Spinal Cord Stimulation (SCS) and Functional Magnetic Resonance Imaging (fMRI): Modulation of Cortical Connectivity With Therapeutic SCS.

Deogaonkar M, Sharma M, Oluigbo C, Nielson DM, Yang X, Vera-Portocarrero L, Molnar GF, Abduljalil A, Sederberg PB, Knopp M, Rezai AR
Neuromodulation 19 142-53 02/01/2016

Abstract

INTRODUCTION: The neurophysiological basis of pain relief due to spinal cord stimulation (SCS) and the related cortical processing of sensory information are not completely understood. The aim of this study was to use resting state functional magnetic resonance imaging (rs-fMRI) to detect changes in cortical networks and cortical processing related to the stimulator-induced pain relief.

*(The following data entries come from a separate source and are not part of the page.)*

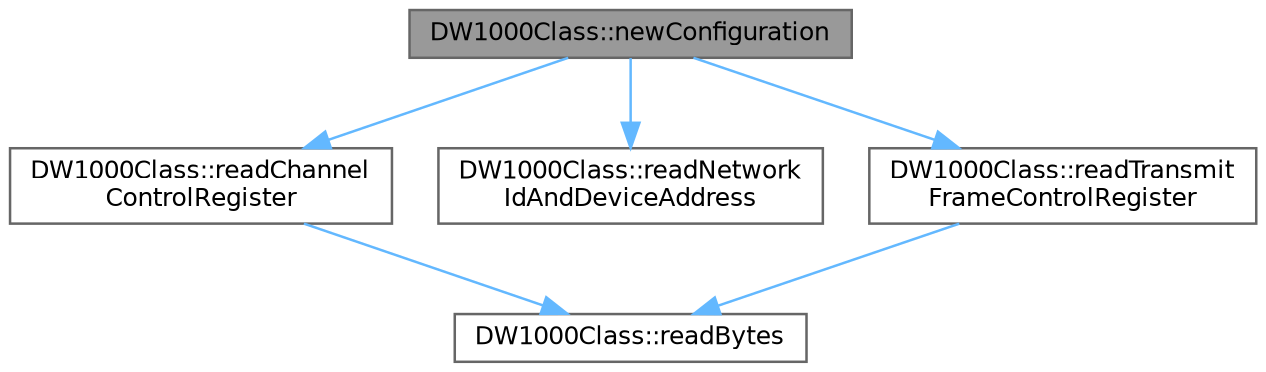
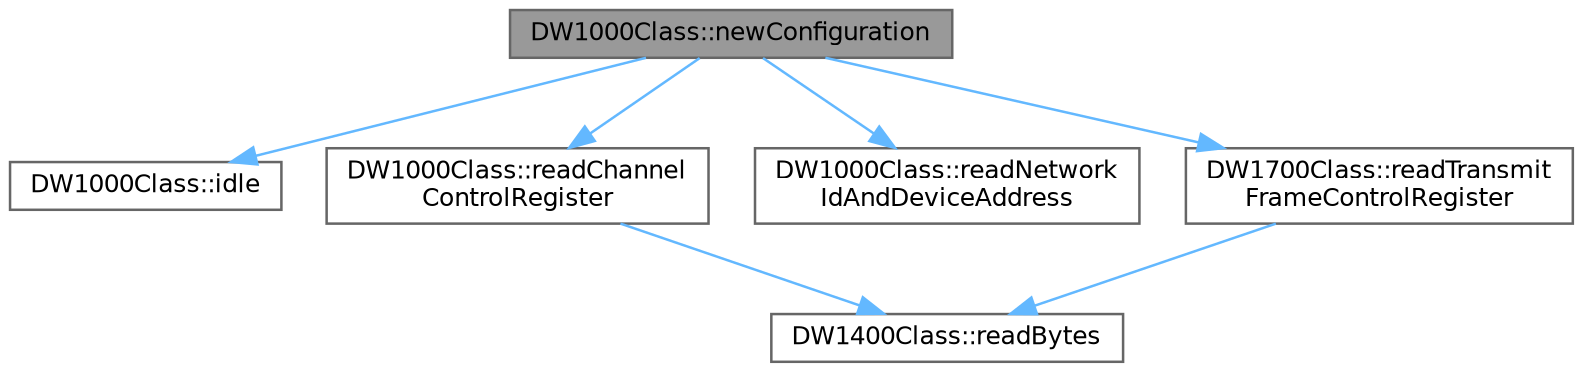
  digraph {
    rankdir=TB
    node [color=grey40 fillcolor=white fontname=Helvetica fontsize=10 shape=box style=filled]
    edge [color=steelblue1 fontname=Helvetica fontsize=10 labelfontname=Helvetica labelfontsize=10 style=solid]
    n1 [color=gray40 fillcolor=grey60 fontcolor=black height=0.2 label="DW1000Class::newConfiguration" width=0.4]
+   n2 [height=0.2 label="DW1000Class::idle" width=0.4]
    n3 [height=0.2 label="DW1000Class::readChannel\lControlRegister" width=0.4]
    n4 [height=0.2 label="DW1000Class::readNetwork\lIdAndDeviceAddress" width=0.4]
-   n5 [height=0.2 label="DW1000Class::readTransmit\lFrameControlRegister" width=0.4]
-   n6 [height=0.2 label="DW1000Class::readBytes" width=0.4]
+   n5 [height=0.2 label="DW1700Class::readTransmit\lFrameControlRegister" width=0.4]
+   n6 [height=0.2 label="DW1400Class::readBytes" width=0.4]
+   n1 -> n2
    n1 -> n3
    n1 -> n4
    n1 -> n5
    n3 -> n6
    n5 -> n6
  }
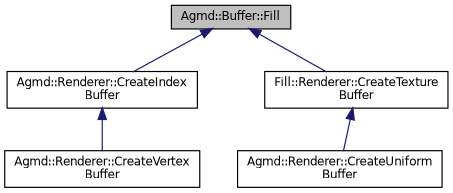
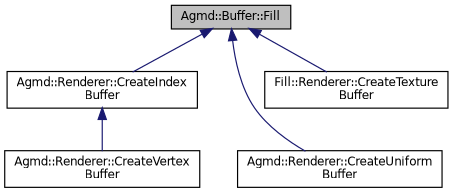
  digraph {
    rankdir=TB
    node [color=black fillcolor=white fontname=Helvetica fontsize=10 shape=record style=filled]
    edge [color=midnightblue dir=back fontname=Helvetica fontsize=10 labelfontname=Helvetica labelfontsize=10 style=solid]
    n1 [fillcolor=grey75 fontcolor=black height=0.2 label="Agmd::Buffer::Fill" width=0.4]
    n2 [height=0.2 label="Agmd::Renderer::CreateIndex\lBuffer" width=0.4]
    n3 [height=0.2 label="Agmd::Renderer::CreateUniform\lBuffer" width=0.4]
    n4 [height=0.2 label="Fill::Renderer::CreateTexture\lBuffer" width=0.4]
    n5 [height=0.2 label="Agmd::Renderer::CreateVertex\lBuffer" width=0.4]
    n1 -> n2
-   n4 -> n3
+   n1 -> n3
    n1 -> n4
    n2 -> n5
  }
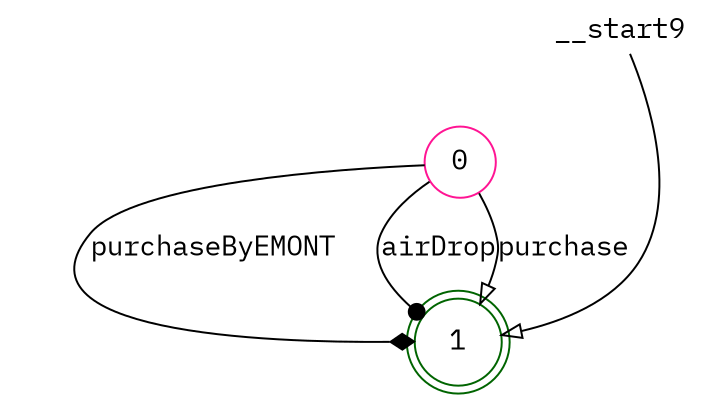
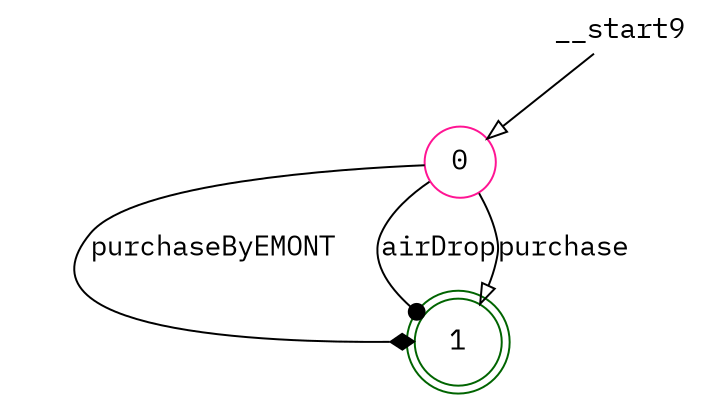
  digraph {
    fontname="IBM Plex Mono"
    node [color=darkgreen fontname="IBM Plex Mono"]
    edge [arrowhead=onormal fontname="IBM Plex Mono"]
    n1 [color=deeppink label=0 shape=circle]
    n2 [label=1 shape=doublecircle]
    n3 [height=0 label=__start9 shape=none width=0]
    n1 -> n2 [arrowhead=diamond label=purchaseByEMONT]
    n1 -> n2 [arrowhead=dot label=airDrop]
    n1 -> n2 [label=purchase]
-   n3 -> n2
+   n3 -> n1
  }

METHODS: Ten patients with complex regional pain syndrome (CRPS) or neuropathic leg pain underwent thoracic epidural spinal cord stimulator implantation. Stimulation parameters associated with "optimal" pain reduction were evaluated prior to imaging studies. Rs-fMRI was obtained on a 3 Tesla, Philips Achieva MRI. Rs-fMRI was performed with stimulator off (300TRs) and stimulator at optimum (Opt, 300 TRs) pain relief settings. Seed-based analysis of the resting state functional connectivity was conducted using seeds in regions established as participating in pain networks or in the default mode network (DMN) in addition to the network analysis. NCUT (normalized cut) parcellation was used to generate 98 cortical and subcortical regions of interest in order to expand our analysis of changes in functional connections to the entire brain. We corrected for multiple comparisons by limiting the false discovery rate to 5%.

RESULTS: Significant differences in resting state connectivity between SCS off and optimal state were seen between several regions related to pain perception, including the left frontal insula, right primary and secondary somatosensory cortices, as well as in regions involved in the DMN, such as the precuneus. In examining changes in connectivity across the entire brain, we found decreased connection strength between somatosensory and limbic areas and increased connection strength between somatosensory and DMN with optimal SCS resulting in pain relief. This suggests that pain relief from SCS may be reducing negative emotional processing associated with pain, allowing somatosensory areas to become more integrated into default mode activity.

CONCLUSION: SCS reduces the affective component of pain resulting in optimal pain relief. Study shows a decreased connectivity between somatosensory and limbic areas associated with optimal pain relief due to SCS.